◆ **EXCERPT**:
——————————

To our knowledge there are no significant strings attached to this deal—Putin has called it an “act of brotherly love”—though what was said behind closed doors to extract a handshake from Vladimir Putin is not known and may yet become clear. Ukraine has not, as far as we know, agreed—as Putin would certainly love it to do—to join Russia’s fledgling free economic zone with Belarus, Kazakhstan and (soon) Armenia; Ukraine has also not agreed to make any major changes to its national economic practices. This latter, of course, contrasts the Russian bailout sharply with the carrot dangled for several years by the E.U.: a bailout loan contingent upon radical austerity measures within Ukraine.

Why then has the Moscow deal, which offers quicker, more direct economic relief and greater national economic control, enraged so many of Ukraine’s people and been derided as a Russian power grab by nearly every media observer? And why do so many continue to insist that Ukraine instead pursue closer economic ties to the E.U., which is offering slow-drip relief with many more conditions and incursions on Ukrainian national sovereignty? And why is this offer seen as generosity rather than as a Franco-German power grab?

One thing is certain: the Ukrainian people have every reason to feel aggrieved by their living conditions and failed by their government—Yanukovich’s as well as Yushchenko’s and Kuchma’s before it. They also have every right to militantly demand better: better wages, better roads and transport, less police corruption, a cap on skyrocketing food prices, viable job prospects for young people, a solution to the country’s impending housing disaster, etc. (One might reasonably ask how well E.U. membership—which is far beyond what’s on offer to Ukraine—has helped neighboring countries like Bulgaria, Hungary and Romania in addressing similar problems.)

——————————

◆ **EXERCISE AIM**: Could you extract the entire passage on Russia's bailout deal for Ukraine, word for word? Work from the passage above and nothing else.

——————————

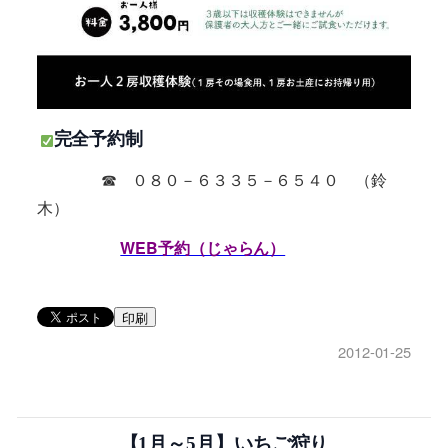
完全予約制
☎ ０８０－６３３５－６５４０ （鈴
木）
WEB予約（じゃらん）
印刷
2012-01-25
【1月～5月】いちご狩り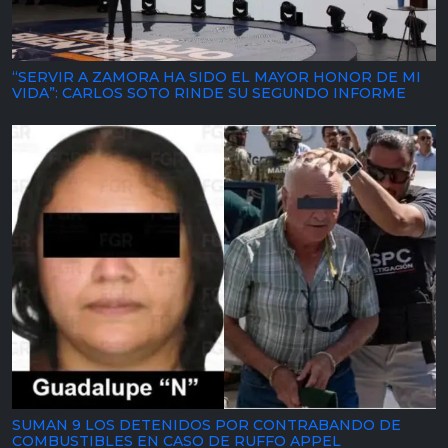
“SERVIR A ZAMORA HA SIDO EL MAYOR HONOR DE MI
VIDA”: CARLOS SOTO RINDE SU SEGUNDO INFORME
SUMAN 9 LOS DETENIDOS POR CONTRABANDO DE
COMBUSTIBLES EN CASO DE RUFFO APPEL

——————————

◆ **RESPONSE TO THE EXERCISE**:
To our knowledge there are no significant strings attached to this deal—Putin has called it an “act of brotherly love”—though what was said behind closed doors to extract a handshake from Vladimir Putin is not known and may yet become clear. Ukraine has not, as far as we know, agreed—as Putin would certainly love it to do—to join Russia’s fledgling free economic zone with Belarus, Kazakhstan and (soon) Armenia; Ukraine has also not agreed to make any major changes to its national economic practices. This latter, of course, contrasts the Russian bailout sharply with the carrot dangled for several years by the E.U.: a bailout loan contingent upon radical austerity measures within Ukraine.

Why then has the Moscow deal, which offers quicker, more direct economic relief and greater national economic control, enraged so many of Ukraine’s people and been derided as a Russian power grab by nearly every media observer? And why do so many continue to insist that Ukraine instead pursue closer economic ties to the E.U., which is offering slow-drip relief with many more conditions and incursions on Ukrainian national sovereignty? And why is this offer seen as generosity rather than as a Franco-German power grab?

One thing is certain: the Ukrainian people have every reason to feel aggrieved by their living conditions and failed by their government—Yanukovich’s as well as Yushchenko’s and Kuchma’s before it. They also have every right to militantly demand better: better wages, better roads and transport, less police corruption, a cap on skyrocketing food prices, viable job prospects for young people, a solution to the country’s impending housing disaster, etc. (One might reasonably ask how well E.U. membership—which is far beyond what’s on offer to Ukraine—has helped neighboring countries like Bulgaria, Hungary and Romania in addressing similar problems.)